[START Excerpted passage]

W3C home > Mailing lists > Public > www-international@w3.org > October to December 2006

Re: Strange advice re BOM and UTF-8

From: Asmus Freytag <asmusf@ix.netcom.com>
Date: Wed, 06 Dec 2006 10:23:58 -0800
Message-ID: <45770ABE.3030402@ix.netcom.com>
To: "McDonald, Ira" <imcdonald@sharplabs.com>
CC: 'Richard Ishida' <ishida@w3.org>, 'Chris Lilley' <chris@w3.org>, www-validator@w3.org, www-international@w3.org

Some comments:

On 12/6/2006 9:00 AM, McDonald, Ira wrote:
> Hi,
> FWIW - the IETF's formal definition of UTF-8 (RFC 3629)
> recommends very strongly AGAINST the use of BOM in UTF-8
> in all IETF protocols because:
> (a) it's useless as a signature (a small fragment of 
>     UTF-8 can be reliably auto-detected without BOM);
It's not at all useless. A not uncommon situation is that of a UTF-8 
encoded text in English where the only character outside ASCII is the 
copyright sign, occurring at the end. Such texts (and many similar ones) 
cannot be reliably autodetected without reading the entire text. Here, a 
signature is useful.

[END Excerpted passage]
[START Stored records]

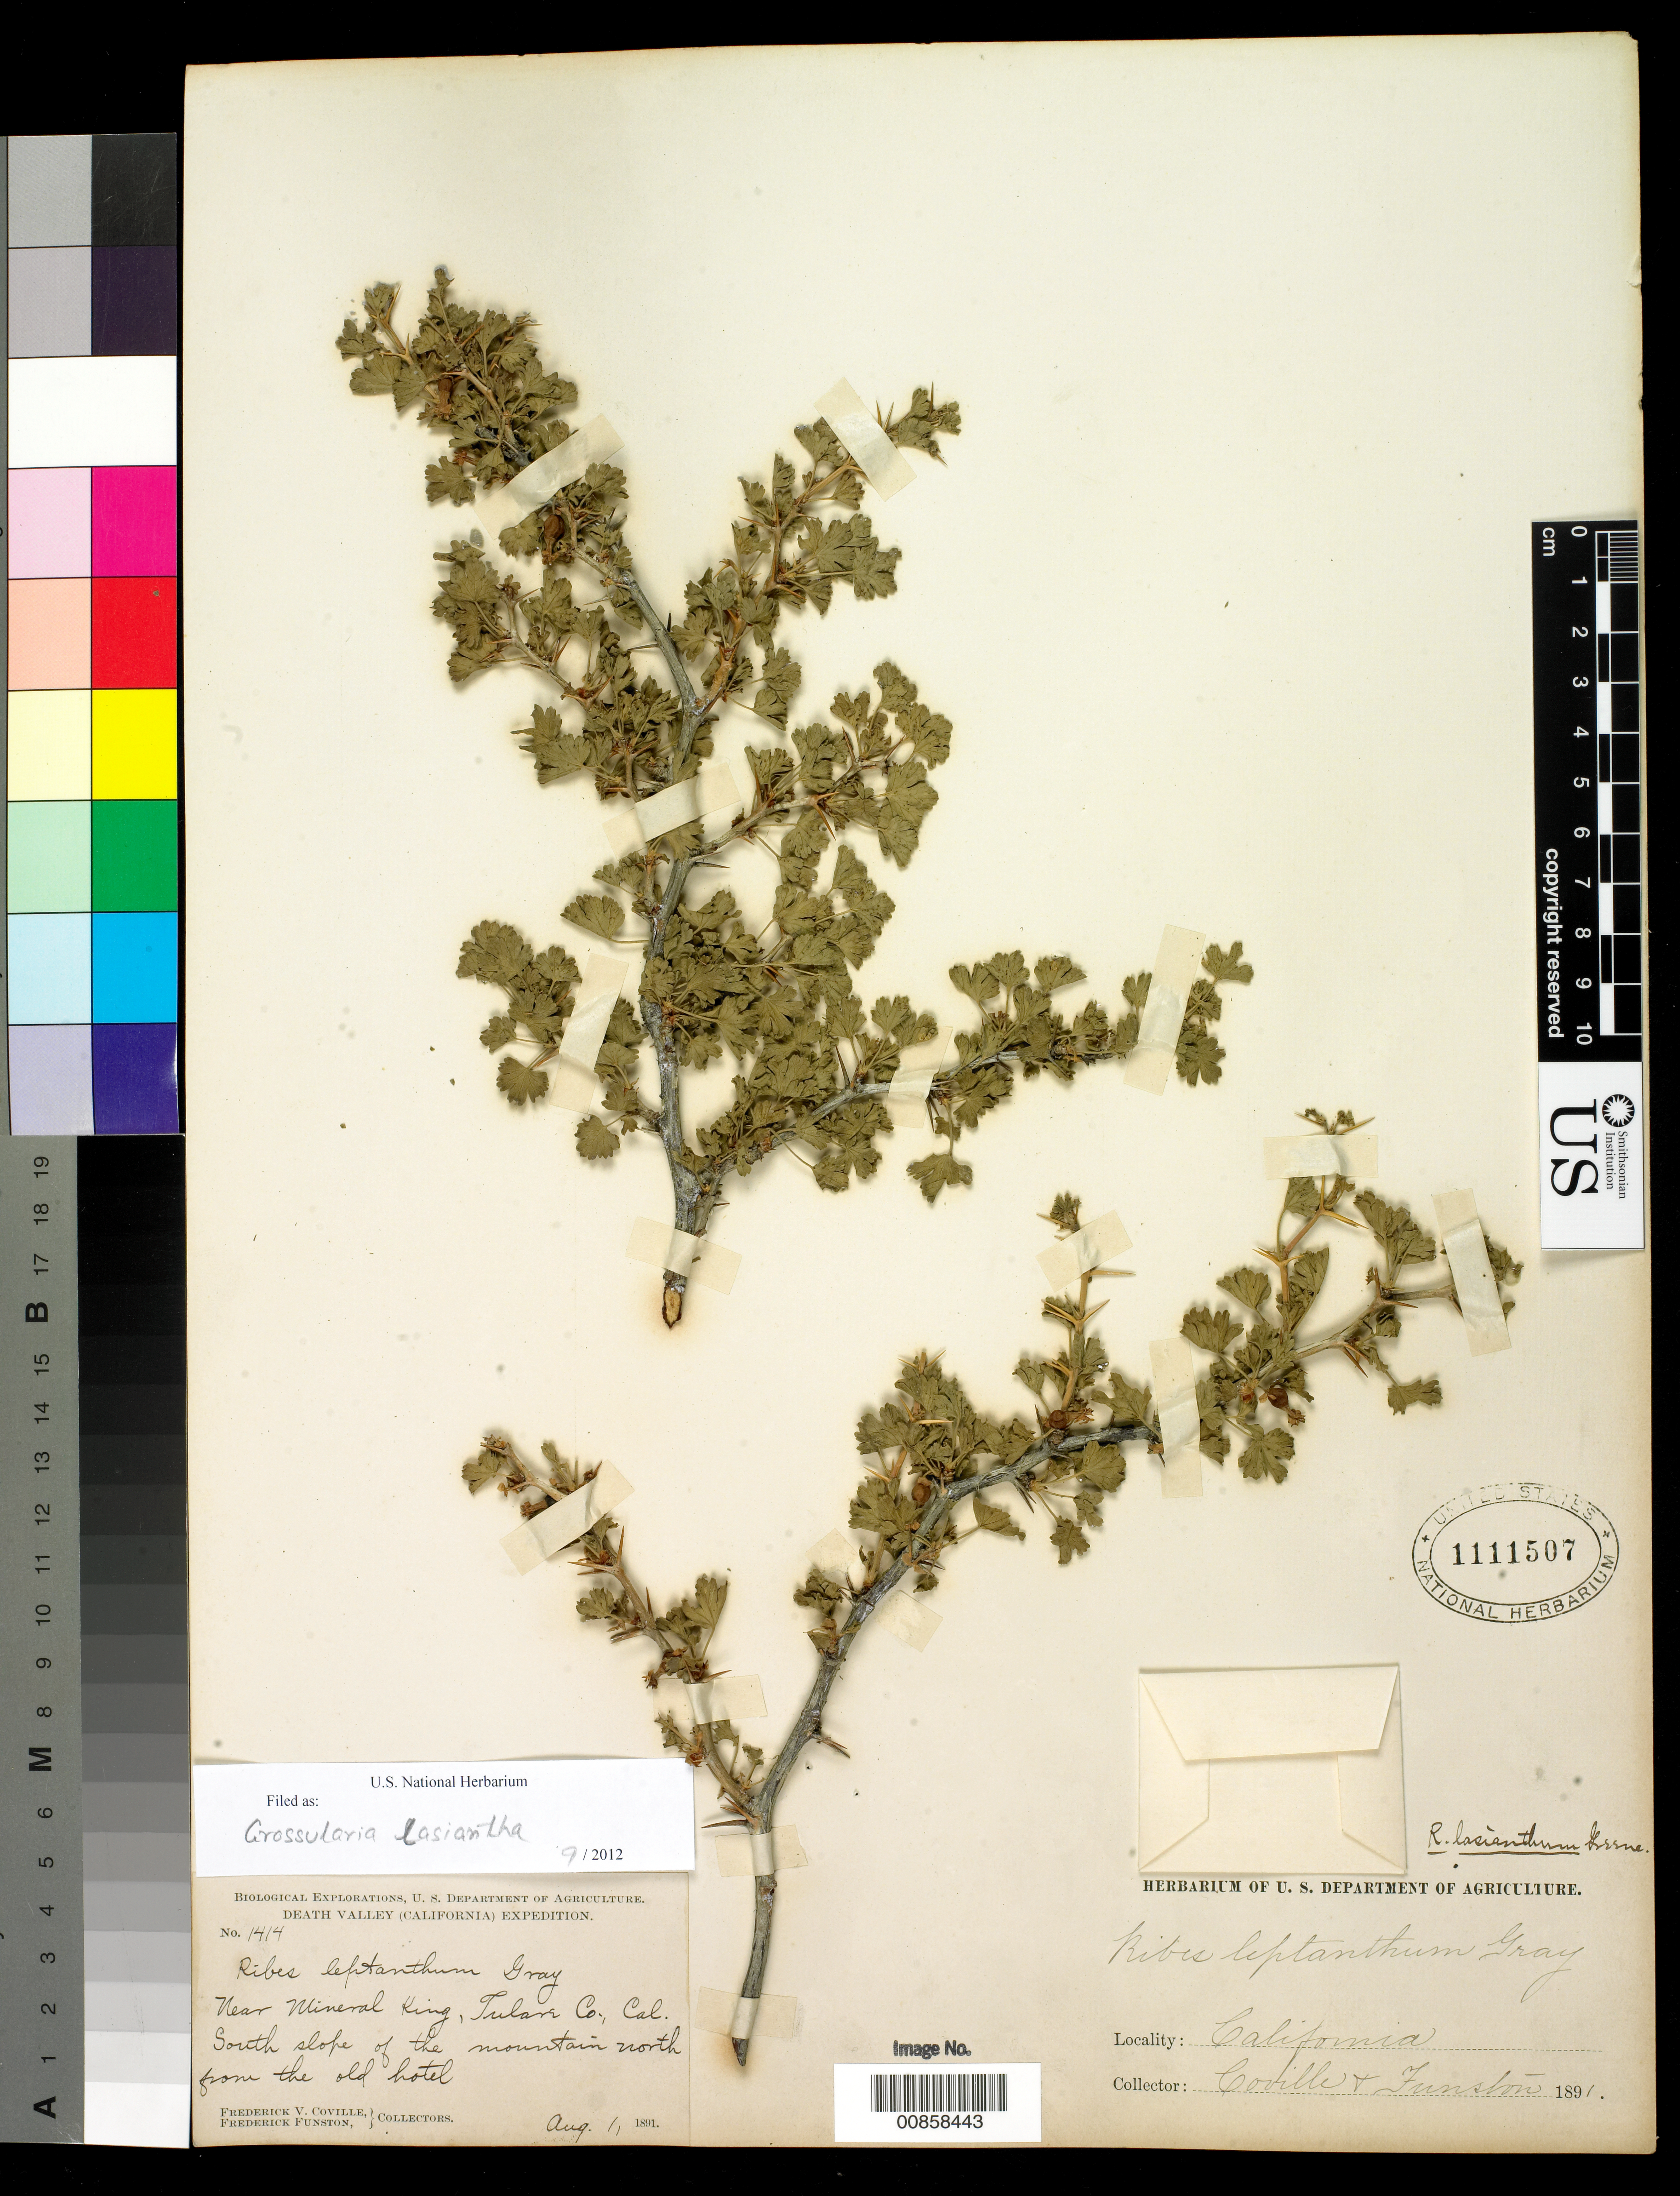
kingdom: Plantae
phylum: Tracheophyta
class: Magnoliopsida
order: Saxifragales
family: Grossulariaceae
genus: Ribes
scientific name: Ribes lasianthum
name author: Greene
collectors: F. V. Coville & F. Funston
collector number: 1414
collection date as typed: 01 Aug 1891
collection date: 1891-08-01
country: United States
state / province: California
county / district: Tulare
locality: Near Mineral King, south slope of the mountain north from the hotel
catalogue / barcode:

[END Stored records]

Work instructions:
A. Can you rewrite the records, starting with the first line and going on through the line with "collection date: 1891-08-01", changing "name author" to "authority" and keeping everything else the same? Leave the pictures out.
B. Can you take the mailing list reply about the byte order mark in UTF-8 further from the point where it stops?

Answers:
A.
kingdom: Plantae
phylum: Tracheophyta
class: Magnoliopsida
order: Saxifragales
family: Grossulariaceae
genus: Ribes
scientific name: Ribes lasianthum
authority: Greene
collectors: F. V. Coville & F. Funston
collector number: 1414
collection date as typed: 01 Aug 1891
collection date: 1891-08-01

B.
An alternative would be the use of an adaptive converter, that is, a 
converter that starts out in ASCII and autodetects along the way, 
settling into any one of several modes once the first instance of a 
particular encoding has been encountered. Such a converter is superior 
to looking at the start of a text and deciding the encoding based on 
limited evidence. Does anybody use such a scheme?
> (b) it's dangerous because it breaks string concatenation.
The point of preferring U+2060 for use as Word Joiner is just that: to 
make it easier to ignore and/or filter non-initial FEFF as redundant. 
However, I tend to believe that Jukka is correct, and FEFF is more 
widely supported as invisible non-break character, than U+2060. 
Presumably, that's a relatively temporary situation: it takes several 
versions before new characters get fully implemented.

It seems to me that blind string concatenation is risky in UTF-8 because 
it relies on the well-formed nature of both strings. But it's also 
tricky with any encoding form, because if the second string starts with 
a combining mark, the effect may not be as desired. (A combining mark at 
the start of a string would normally be displayed 'in isolation', but 
following concatenation it would form a combining character sequence 
with the end of the previous string whenever that string ends with a 
base or combining character). Safe concatenation would ensure that the 
first stringbuffer correctly ends on a character boundary and would be 
able to handle BOM disposal from the second string  as well. In an 
editor, I would expect even more sophisticated support of concatenation, 
in line with the cut&paste support for spacers surrounding words, and 
similar features.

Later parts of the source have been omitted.